Each line from the one containing "line: (988, 1003)" through the last line of the records below is to be repeated as written, with nothing added.

======== Materials provided

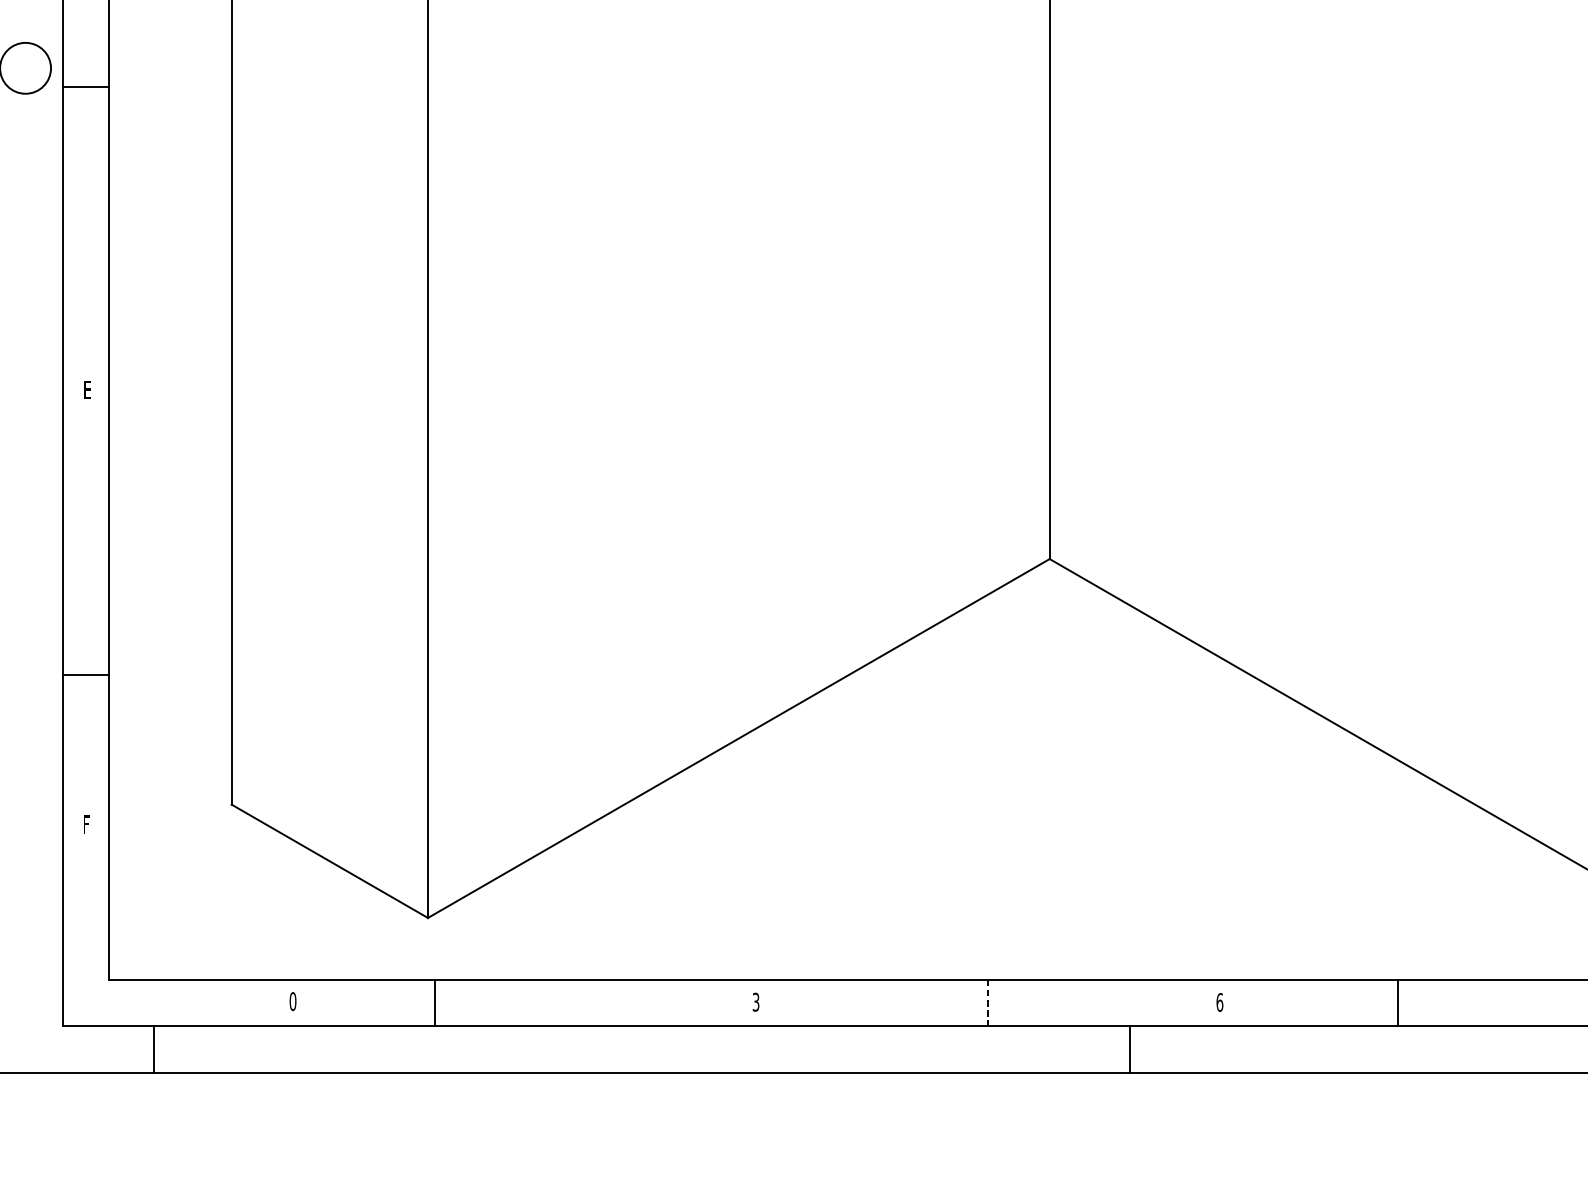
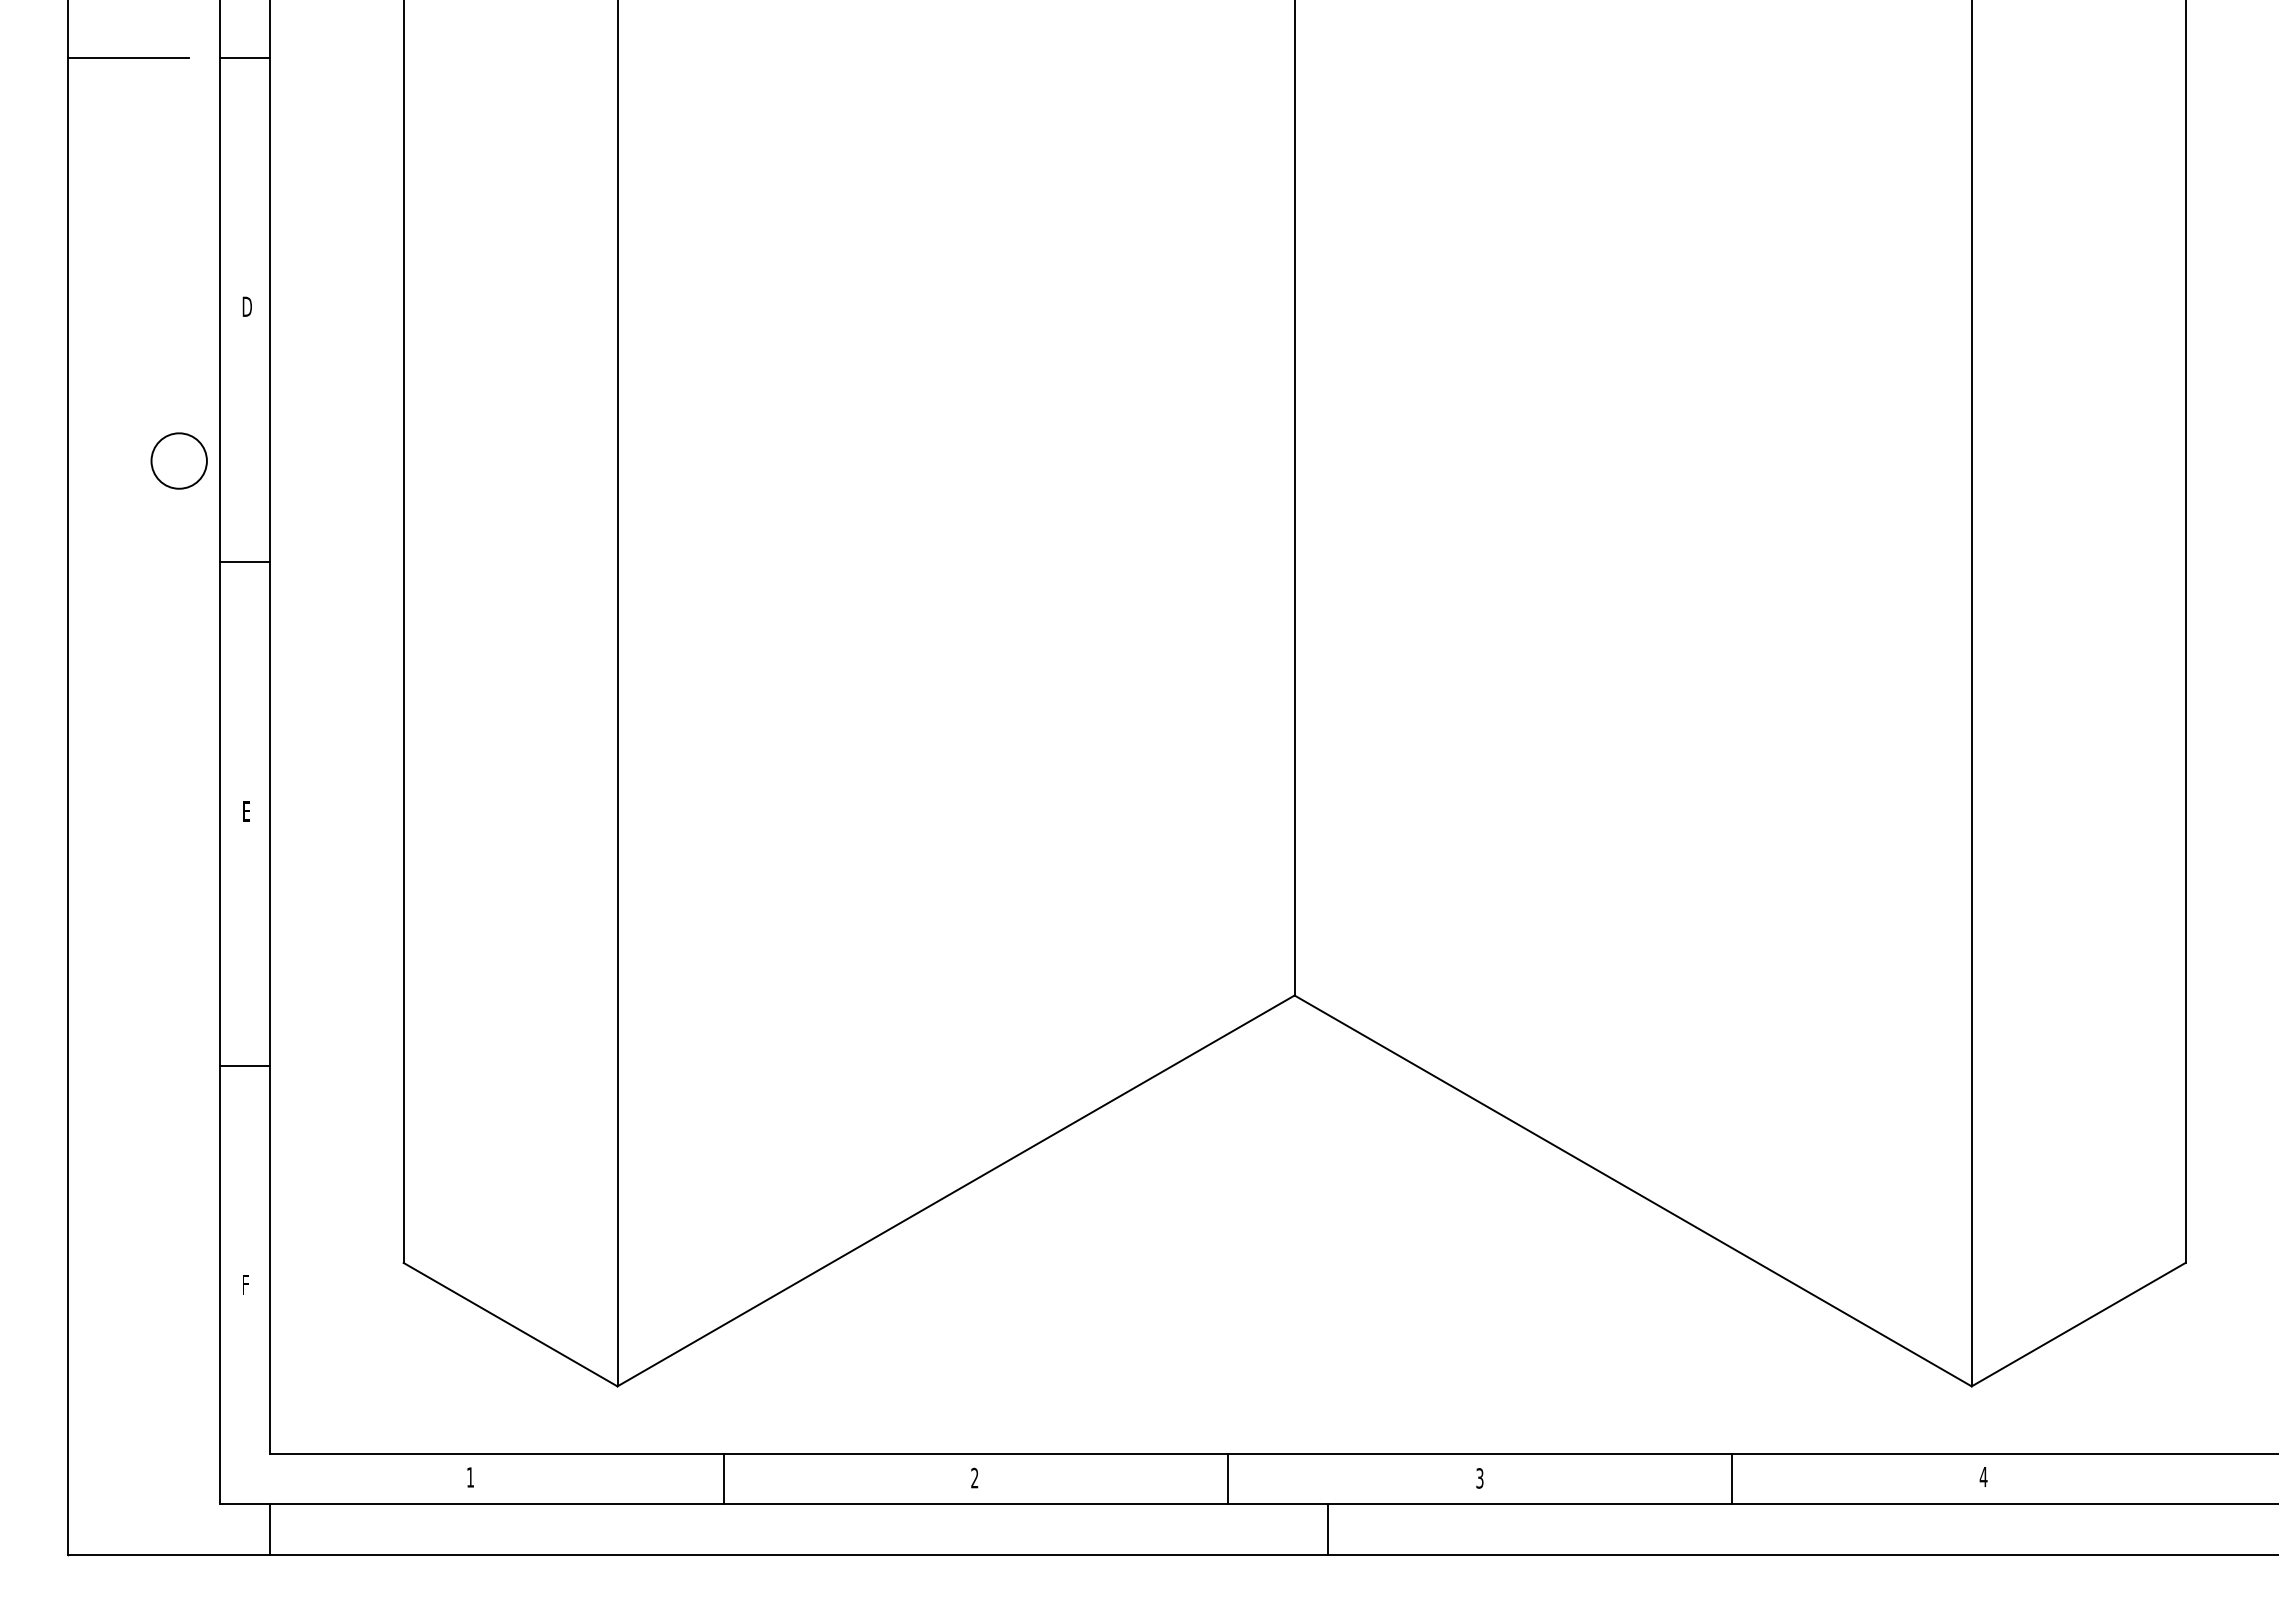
line: (85, 87) -> (244, 561), moved
line: (85, 674) -> (244, 1065), moved
text: (293, 1001) -> (470, 1477), 0 -> 1
line: (435, 1002) -> (723, 1478), moved
text: (755, 1002) -> (974, 1478), 3 -> 2
text: (1219, 1002) -> (1479, 1478), 6 -> 3
line: (1397, 1002) -> (1731, 1478), moved
line: (988, 1003) -> (1227, 1479), dashed -> solid
line: (153, 1049) -> (269, 1529), moved
line: (1130, 1049) -> (1328, 1529), moved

================

Output below –
line: (988, 1003) -> (1227, 1479), dashed -> solid
line: (153, 1049) -> (269, 1529), moved
line: (1130, 1049) -> (1328, 1529), moved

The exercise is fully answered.